### What you have to do
Your task is to retype, word for word, the lines from the start of the data through the line holding "pinky pip: (229, 197)". Do not include the pictures.

━━━ Listed entries ━━━

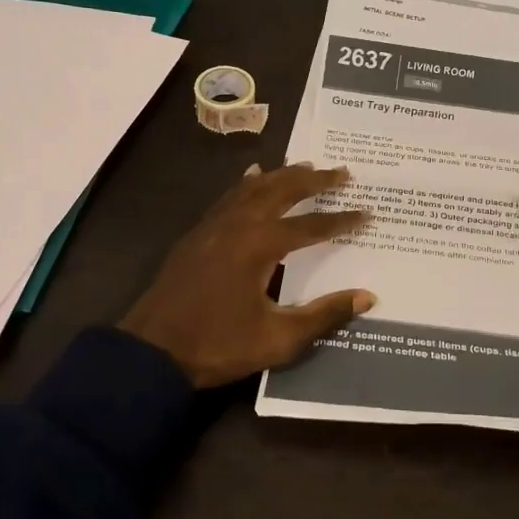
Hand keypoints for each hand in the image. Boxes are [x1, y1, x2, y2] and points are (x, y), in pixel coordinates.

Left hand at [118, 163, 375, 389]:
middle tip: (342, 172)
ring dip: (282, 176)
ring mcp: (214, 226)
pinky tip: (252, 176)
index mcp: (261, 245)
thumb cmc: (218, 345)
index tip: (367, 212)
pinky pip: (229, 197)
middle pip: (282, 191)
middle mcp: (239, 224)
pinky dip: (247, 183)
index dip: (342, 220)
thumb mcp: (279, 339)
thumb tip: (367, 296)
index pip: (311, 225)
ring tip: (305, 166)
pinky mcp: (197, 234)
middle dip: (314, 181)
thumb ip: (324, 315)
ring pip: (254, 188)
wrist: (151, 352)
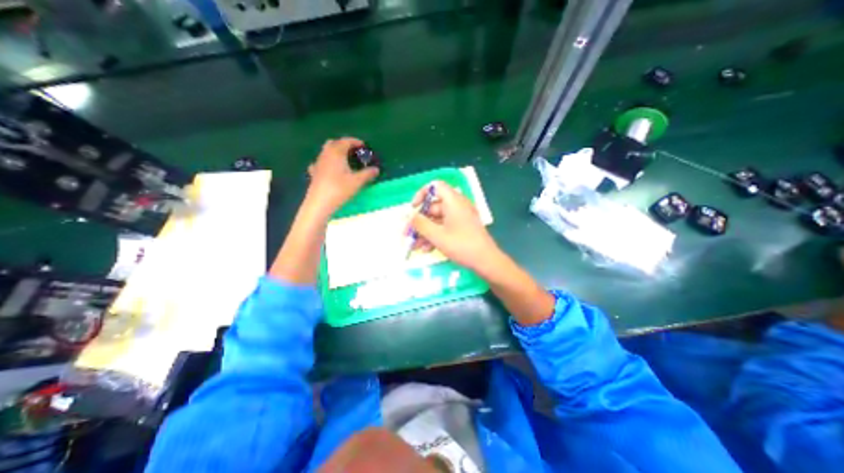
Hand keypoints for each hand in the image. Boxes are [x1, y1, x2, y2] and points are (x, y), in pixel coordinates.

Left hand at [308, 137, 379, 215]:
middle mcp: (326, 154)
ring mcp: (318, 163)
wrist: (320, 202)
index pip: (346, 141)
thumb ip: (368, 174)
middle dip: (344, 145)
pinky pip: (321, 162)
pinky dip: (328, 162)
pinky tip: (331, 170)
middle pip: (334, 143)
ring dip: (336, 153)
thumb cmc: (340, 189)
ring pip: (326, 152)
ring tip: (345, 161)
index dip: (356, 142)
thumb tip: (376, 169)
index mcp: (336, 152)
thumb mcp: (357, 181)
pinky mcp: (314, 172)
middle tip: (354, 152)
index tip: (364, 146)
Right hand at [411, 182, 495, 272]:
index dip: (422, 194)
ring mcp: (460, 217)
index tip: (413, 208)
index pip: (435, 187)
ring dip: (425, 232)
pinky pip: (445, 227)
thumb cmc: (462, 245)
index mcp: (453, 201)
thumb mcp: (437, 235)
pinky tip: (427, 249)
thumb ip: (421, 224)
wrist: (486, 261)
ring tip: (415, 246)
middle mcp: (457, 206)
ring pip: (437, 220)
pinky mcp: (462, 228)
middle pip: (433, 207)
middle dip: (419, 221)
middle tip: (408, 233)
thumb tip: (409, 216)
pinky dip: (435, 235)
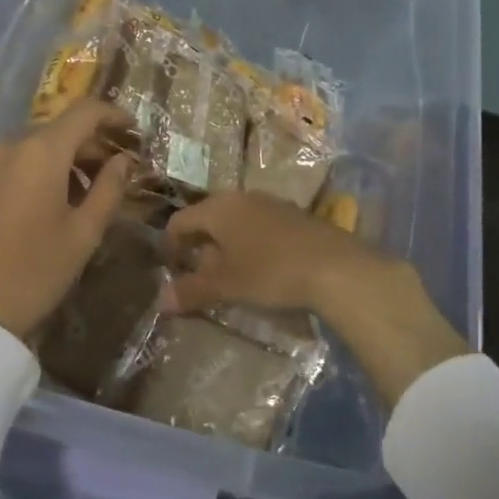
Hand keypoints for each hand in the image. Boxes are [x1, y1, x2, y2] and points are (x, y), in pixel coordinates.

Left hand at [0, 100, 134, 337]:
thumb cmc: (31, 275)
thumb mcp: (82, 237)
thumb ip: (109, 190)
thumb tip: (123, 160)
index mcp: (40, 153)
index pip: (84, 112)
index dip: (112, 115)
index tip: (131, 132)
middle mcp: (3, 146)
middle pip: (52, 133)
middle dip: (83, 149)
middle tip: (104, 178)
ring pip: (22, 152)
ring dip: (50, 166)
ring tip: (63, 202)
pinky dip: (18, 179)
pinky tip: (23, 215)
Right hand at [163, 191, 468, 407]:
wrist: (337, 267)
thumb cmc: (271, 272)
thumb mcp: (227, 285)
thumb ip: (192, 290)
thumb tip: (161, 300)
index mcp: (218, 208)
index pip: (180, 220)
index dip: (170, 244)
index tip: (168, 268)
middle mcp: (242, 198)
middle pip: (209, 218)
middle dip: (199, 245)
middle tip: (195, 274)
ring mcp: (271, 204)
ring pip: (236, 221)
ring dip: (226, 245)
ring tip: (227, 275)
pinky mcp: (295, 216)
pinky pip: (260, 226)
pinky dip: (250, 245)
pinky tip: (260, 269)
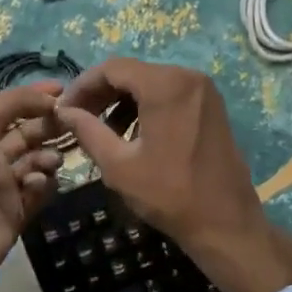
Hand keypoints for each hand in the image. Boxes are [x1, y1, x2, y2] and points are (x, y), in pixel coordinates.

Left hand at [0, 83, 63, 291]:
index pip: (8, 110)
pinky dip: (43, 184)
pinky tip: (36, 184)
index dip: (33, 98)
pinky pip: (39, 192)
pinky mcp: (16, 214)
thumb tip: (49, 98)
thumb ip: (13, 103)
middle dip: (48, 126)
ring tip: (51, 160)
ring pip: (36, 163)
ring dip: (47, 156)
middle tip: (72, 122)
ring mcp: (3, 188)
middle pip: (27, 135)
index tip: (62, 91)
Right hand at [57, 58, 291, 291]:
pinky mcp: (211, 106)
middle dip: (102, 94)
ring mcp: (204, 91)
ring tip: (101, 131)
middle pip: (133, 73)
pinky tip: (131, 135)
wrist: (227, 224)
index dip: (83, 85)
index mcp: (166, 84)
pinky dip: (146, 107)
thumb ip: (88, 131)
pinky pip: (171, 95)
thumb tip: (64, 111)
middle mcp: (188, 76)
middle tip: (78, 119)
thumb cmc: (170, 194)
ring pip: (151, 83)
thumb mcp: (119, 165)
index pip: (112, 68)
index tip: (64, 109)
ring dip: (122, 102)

━━━

### Reply
Hand keypoints for each hand in the image. Boxes are [x1, y1, x2, y2] and points are (x, y), in pixel coordinates.

Left hand at [118, 163, 375, 389]:
middle tip: (342, 172)
ring dip: (282, 176)
ring mcp: (214, 226)
pinky tip: (252, 176)
index mcp: (261, 245)
thumb cmc: (218, 345)
index tip: (367, 212)
pinky pip: (229, 197)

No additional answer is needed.